Murine Dt81Hepa1-6 cells were grown in vitro to log phase, then were treated with media alone (control) or proglumide (20 nM and 40 nM) for either 8 or 24 h. RNA was extracted from cells as above and subjected to qRT-PCR with the murine primers in Table 4 and analyzed using Prism GraphPad 9.0 (Graph Pad Software) as above. Using in silico primer analysis, some complementary results were identified between the nucleotides for Col1α1 and Foxr2 (Mus musculus forkhead box R2) gene. However, the PCR dissociation curves revealed only one peak (Supplemental Figure S2) and Foxr2 gene is not expressed in mouse liver.

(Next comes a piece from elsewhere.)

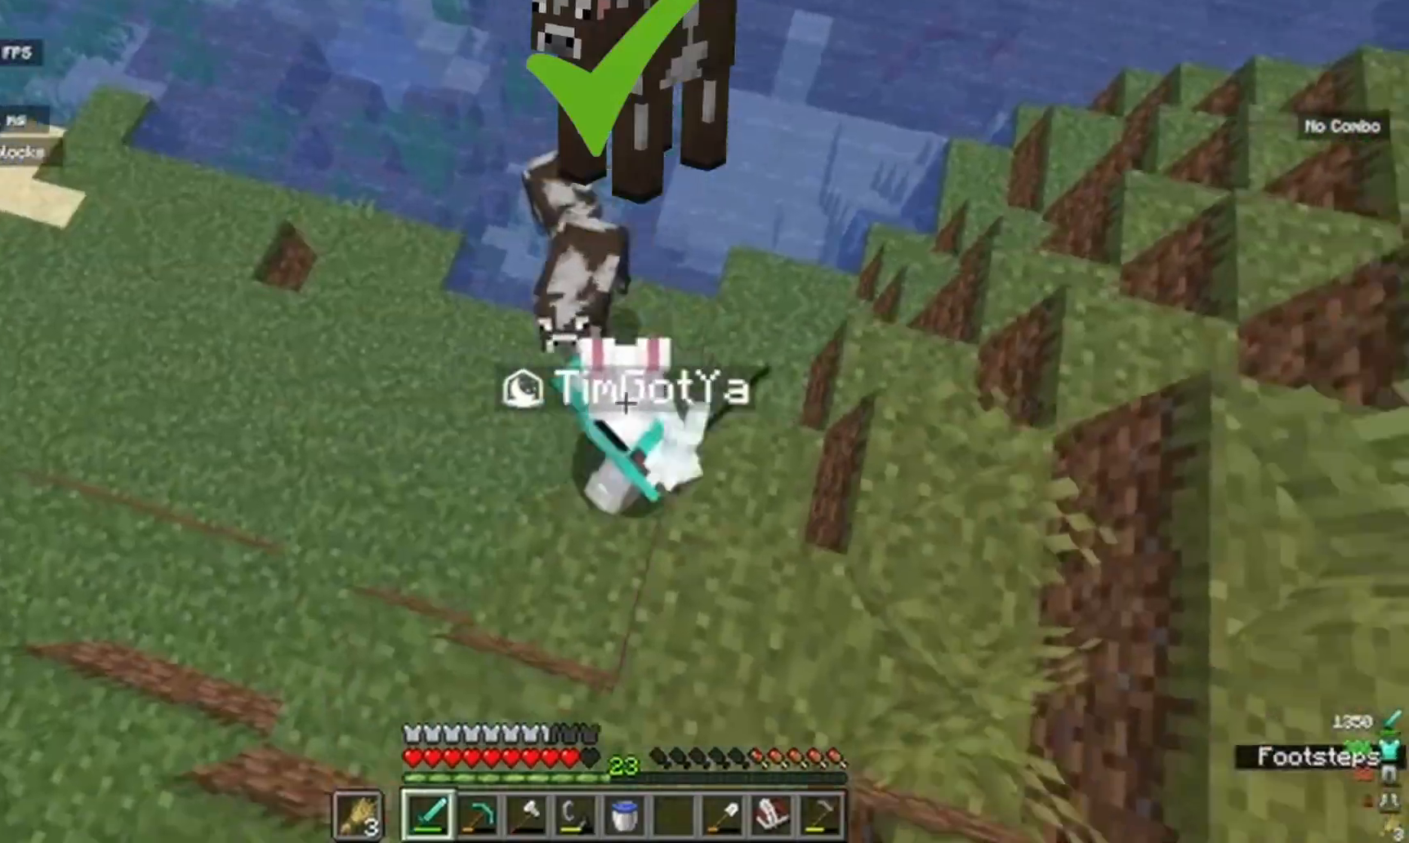
{"keys": [], "mouse": [], "events": [[17, "s", "down"], [33, "d", "up"], [100, "s", "up"], [167, "s", "down"], [267, "s", "up"], [367, "s", "down"], [500, "s", "up"]]}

4.6. Immunohistochemistry for the CCK-BR in Human Liver Cancer

CCK-BR protein expression in human liver tissues and human HCC was evaluated using a tissue microarray (Cat# BC03117) (US Biomax, Rockville, MD, USA). This array contained 49 cases of HCC and 8 tissues from normal human liver without cancer. After deparaffination and antigen retrieval procedures, the array was reacted with a goat polyclonal CCK-BR primary antibody, ab7707 (Abcam, Eugene, OR, USA) at 1:200 overnight at 4 °C. The intensity of CCK-BR immunoreactivity was scored (0–5) by our team liver pathologist from no antibody staining (0) to intense staining (5).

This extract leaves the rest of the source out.